#### [SELECTED EXCERPT]
-- -- --

- Mujahid's invasion of Sardinia: Political divisions of Sardinia circa 1015–16
| Date | 1015–1016 |
| Location | Sardinia, Italy |
| Result | Christian victory |

Belligerents
- Christian League: Republic of Pisa; Republic of Genoa; Judicate of Cagliari; Judicate of Logudoro;: Taifa of Dénia

Commanders and leaders
- Unknown: Unknown

Strength
- Unknown: Unknown

Casualties and losses
- Minimal: Heavy

= Mujahid's invasion of Sardinia =

Early 11th-century military expedition

In 1015 and again in 1016, the forces of Mujāhid al-ʿĀmirī from the taifa of Denia and the Balearics, in the east of Muslim Spain (al-Andalus), attacked Sardinia and attempted to establish control over it. In both these years joint expeditions from the maritime republics of Pisa and Genoa repelled the invaders. These Pisan–Genoese expeditions to Sardinia were approved and supported by the Papacy in aid of the sovereign Sardinian medieval kingdoms, known as Judicates, which resisted autonomously after the collapse of the Byzantine rule on the island. Modern historians often see them as proto-Crusades. After their victory, the Italian cities turned on each other. For this reason, the Christian sources for the expedition are primarily from Pisa, which celebrated its double victory over the Muslims and the Genoese with an inscription on the walls of its Duomo.

==Background==

Denia had perhaps hosted a naval squadron under the Caliphs of Córdoba in the tenth century; its port was "very good and very old". According to al-Idrīsī, as quoted in al-Himyarī, its shipyards were important in outfitting the caliphal fleet, and the fleet launched against Sardinia may have originated in them. In 940 or 941, the Caliphate signed treaties with Amalfi, Barcelona, Narbonne and the judgeships of Sardinia promising safe conduct in the western Mediterranean, an area where they had been subject to raids from Muslim pirates based out of Fraxinetum, the Balearic Islands and the eastern ports of Spain, the so-called Sharq al-Andalus (including Denia and the famous pirate base at Pechina). There is a record of an embassy from Sardinia to Córdoba shortly after the treaty, and from 943 to c. 1000 there are no recorded Muslim attacks on the Christian ports of the western Mediterranean.

-- -- --

#### [EXTRACTED INFORMATION]
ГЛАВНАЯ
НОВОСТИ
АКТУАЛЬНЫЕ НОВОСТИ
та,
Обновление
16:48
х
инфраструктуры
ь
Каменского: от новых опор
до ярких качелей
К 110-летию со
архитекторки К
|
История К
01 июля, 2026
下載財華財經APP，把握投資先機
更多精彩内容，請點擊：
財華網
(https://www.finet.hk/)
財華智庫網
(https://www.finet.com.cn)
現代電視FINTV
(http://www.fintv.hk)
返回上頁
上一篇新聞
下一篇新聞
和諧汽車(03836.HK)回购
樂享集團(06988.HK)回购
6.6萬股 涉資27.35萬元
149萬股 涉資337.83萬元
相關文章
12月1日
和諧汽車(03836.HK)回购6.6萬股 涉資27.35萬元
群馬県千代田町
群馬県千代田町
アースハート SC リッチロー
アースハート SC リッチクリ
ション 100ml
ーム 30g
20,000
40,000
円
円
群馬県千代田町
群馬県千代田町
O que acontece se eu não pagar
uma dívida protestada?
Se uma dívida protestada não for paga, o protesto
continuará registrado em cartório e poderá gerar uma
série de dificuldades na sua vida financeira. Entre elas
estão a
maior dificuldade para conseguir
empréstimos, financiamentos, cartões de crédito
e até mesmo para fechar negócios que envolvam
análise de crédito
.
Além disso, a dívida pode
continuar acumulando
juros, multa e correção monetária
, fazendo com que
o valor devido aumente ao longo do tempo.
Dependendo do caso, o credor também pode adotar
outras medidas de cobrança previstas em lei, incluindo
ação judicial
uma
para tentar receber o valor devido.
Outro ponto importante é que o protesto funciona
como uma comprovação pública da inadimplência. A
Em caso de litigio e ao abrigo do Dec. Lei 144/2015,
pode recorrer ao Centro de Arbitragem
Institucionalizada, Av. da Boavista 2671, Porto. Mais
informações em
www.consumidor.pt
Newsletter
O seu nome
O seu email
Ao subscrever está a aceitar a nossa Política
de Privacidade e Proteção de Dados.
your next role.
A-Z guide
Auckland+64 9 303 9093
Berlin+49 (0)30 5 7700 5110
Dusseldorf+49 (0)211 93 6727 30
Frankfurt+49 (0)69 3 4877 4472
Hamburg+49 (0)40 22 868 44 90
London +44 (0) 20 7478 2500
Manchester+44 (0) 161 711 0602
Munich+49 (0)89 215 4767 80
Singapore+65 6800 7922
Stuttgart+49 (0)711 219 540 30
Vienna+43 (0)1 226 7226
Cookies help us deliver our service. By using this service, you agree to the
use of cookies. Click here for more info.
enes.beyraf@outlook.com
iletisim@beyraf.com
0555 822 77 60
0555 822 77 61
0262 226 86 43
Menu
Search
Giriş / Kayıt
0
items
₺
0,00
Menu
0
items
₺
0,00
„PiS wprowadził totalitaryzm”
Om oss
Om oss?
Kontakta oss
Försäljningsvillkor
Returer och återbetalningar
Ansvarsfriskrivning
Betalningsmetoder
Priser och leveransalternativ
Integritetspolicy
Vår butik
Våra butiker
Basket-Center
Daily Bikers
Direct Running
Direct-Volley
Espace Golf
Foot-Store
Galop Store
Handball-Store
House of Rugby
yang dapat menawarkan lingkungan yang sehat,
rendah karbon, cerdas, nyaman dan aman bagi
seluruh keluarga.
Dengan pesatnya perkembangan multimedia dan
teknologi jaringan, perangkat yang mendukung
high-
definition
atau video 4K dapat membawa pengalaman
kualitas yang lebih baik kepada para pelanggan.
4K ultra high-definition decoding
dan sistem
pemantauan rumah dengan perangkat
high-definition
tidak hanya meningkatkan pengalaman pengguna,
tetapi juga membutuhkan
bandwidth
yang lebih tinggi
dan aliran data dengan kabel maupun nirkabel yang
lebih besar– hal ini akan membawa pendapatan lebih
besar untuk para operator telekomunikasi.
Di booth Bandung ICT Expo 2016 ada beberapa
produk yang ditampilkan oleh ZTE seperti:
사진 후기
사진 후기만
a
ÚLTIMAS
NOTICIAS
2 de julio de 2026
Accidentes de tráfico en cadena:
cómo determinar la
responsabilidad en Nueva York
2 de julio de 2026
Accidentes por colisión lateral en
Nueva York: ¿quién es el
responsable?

-- -- --

Copy out the part of the text on Mujahid's invasion of Sardinia starting at "In 1015 and" and ending at "of its Duomo.", substituting "cathedral" for "Duomo".

#### [RESPONSE]
In 1015 and again in 1016, the forces of Mujāhid al-ʿĀmirī from the taifa of Denia and the Balearics, in the east of Muslim Spain (al-Andalus), attacked Sardinia and attempted to establish control over it. In both these years joint expeditions from the maritime republics of Pisa and Genoa repelled the invaders. These Pisan–Genoese expeditions to Sardinia were approved and supported by the Papacy in aid of the sovereign Sardinian medieval kingdoms, known as Judicates, which resisted autonomously after the collapse of the Byzantine rule on the island. Modern historians often see them as proto-Crusades. After their victory, the Italian cities turned on each other. For this reason, the Christian sources for the expedition are primarily from Pisa, which celebrated its double victory over the Muslims and the Genoese with an inscription on the walls of its cathedral.